At the United Nations General Assembly in September, Erdogan compared Israel’s leaders to Adolf Hitler for seeking to protect civilians from the brutality of his Hamas allies.
“Just as Hitler was stopped by an alliance of humanity, Netanyahu and his murder network must be stopped by an alliance of humanity,” he demanded. “The just resistance of the Palestinian people against the occupiers of their land is noble, it’s honorable, and legitimate.”

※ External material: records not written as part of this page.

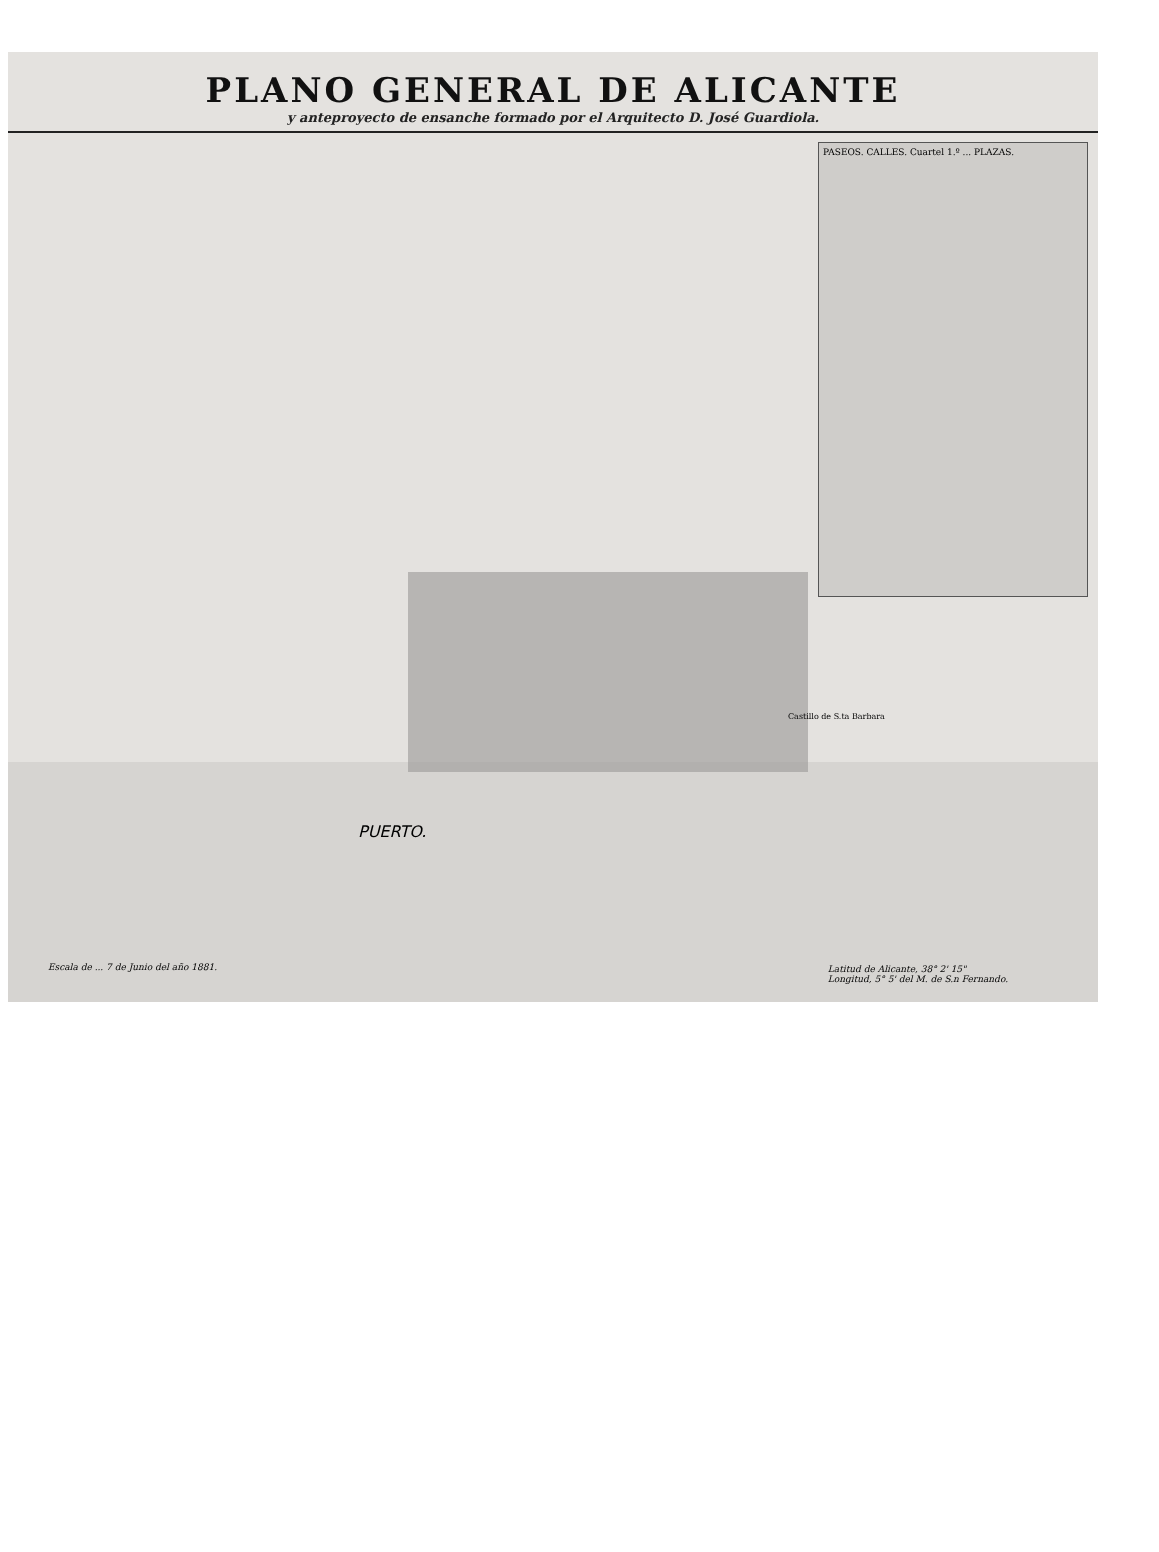PLANO GENERAL DE ALICANTE
y anteproyecto de ensanche formado por el Arquitecto D. José Guardiola.
PASEOS. CALLES. Cuartel 1.º ... PLAZAS.
Castillo de S.ta Barbara
PUERTO.
Escala de ... 7 de Junio del año 1881.
Latitud de Alicante, 38° 2' 15"
Longitud, 5° 5' del M. de S.n Fernando.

On October 7, in addition to massacring over a thousand people, Hamas terrorists engaged in extensive torture of their civilian victims. The terrorists engaged in door-to-door raids, entering homes in residential communities and killing entire families, many while they were asleep. Evidence suggests they killed victims as young as infants and engaged in torture and the gang rape of many of their victims.
Erdogan revealed in May that his hospitals in Turkey had treated over 1,000 Hamas terrorists fighting Israel.